We hope to add support for both of these both as QueryNodes (like Filter and OrderBy), and natively by the [Queryable] attribute.

But first we need to work through some issues:

  • The OData Uri Parser (part of ODataContrib) currently doesn’t support $select / $expand, and we need that first.
  • Both $expand and $select essentially change the shape of the response. For example you are still returning IQueryable<T> from your action but:
    • Each T might have properties that are not loaded. How would the formatter know which properties are not loaded?
    • Each T might have relationships loaded, but simply touching an unloaded relationship might cause lazyloading, so the formatters can’t simply hit a relationship during serialization as this would perform terribly, they need to know what to try to format.
  • There is no guarantee that you can ‘expand’ an IEnumerable or for that matter an IQueryable, so we would need a way to tell [Queryable] which options it is free to try to handle automatically.

Support for $inlinecount and $skiptoken

Again we hope to add support to [Queryable] for both of these.

That said today you can implement both of these by returning ODataResult<> from your action today.
Implementing $inlinecount is pretty simple:

public ODataResult<Product> Get(ODataQueryOptions options)

{

    var results = (options.ApplyTo(_db.Products) as IQueryable<Product>);

    var count = results.Count;

    var limitedResults = results.Take(100).ToArray();

    return new ODataResult<Product>(results,null,count);

}

 

However implementing server driven paging (i.e. $skiptoken) is more involved and easy to get wrong. 
I’ll blog about how to do Server Driven Pages pretty soon.

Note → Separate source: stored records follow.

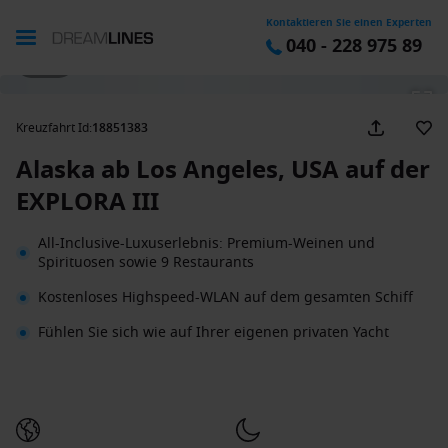
Kontaktieren Sie einen Experten
040 - 228 975 89
1 / 35
Kreuzfahrt Id
:
18851383
Alaska ab Los Angeles, USA auf der
EXPLORA III
All-Inclusive-Luxuserlebnis: Premium-Weinen und
Spirituosen sowie 9 Restaurants
Kostenloses Highspeed-WLAN auf dem gesamten Schiff
Fühlen Sie sich wie auf Ihrer eigenen privaten Yacht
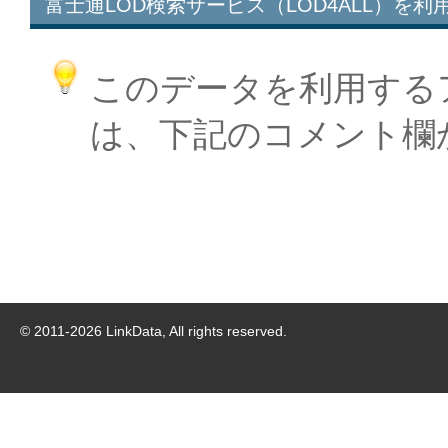
富士通LOD検索サービス（LOD4ALL）を利
このデータを利用する
は、下記のコメント欄
© 2011-
2026
LinkData, All rights reserved.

Support for more Element Types.

We want to support both Complex Types (Complex Type are just like entities, except they don’t have a key and have no relationships) and primitive element types. For example both:

public IQueryable<string> Get(); – maps to say GET ~/Tags

and

public IQueryable<Address> Get(parentId); – maps to say GET ~/Person(6)/Addresses

where no key property has been configured or can be inferred for Address.

You might be asking yourself how do you query a collection of primitives using OData? Well in OData you use the $it implicit iteration variable like this:

GET ~/Tags?$filter=startswith($it,’A’)

Which gets all the Tags that start with ‘A’.

Virtual Properties and Open Types

Essentially virtual properties are things you want to expose as properties via your service that have no corresponding clr property. A good example might be where you to use methods to get and set a property value. This one is a little further out, but it is clearly useful.

Conclusion

As you can see [Queryable] is a work in progress that is layered above ODataQueryOptions, we are planning to improve both over time, and we have a number of ideas. But as always we’d love to hear what you think!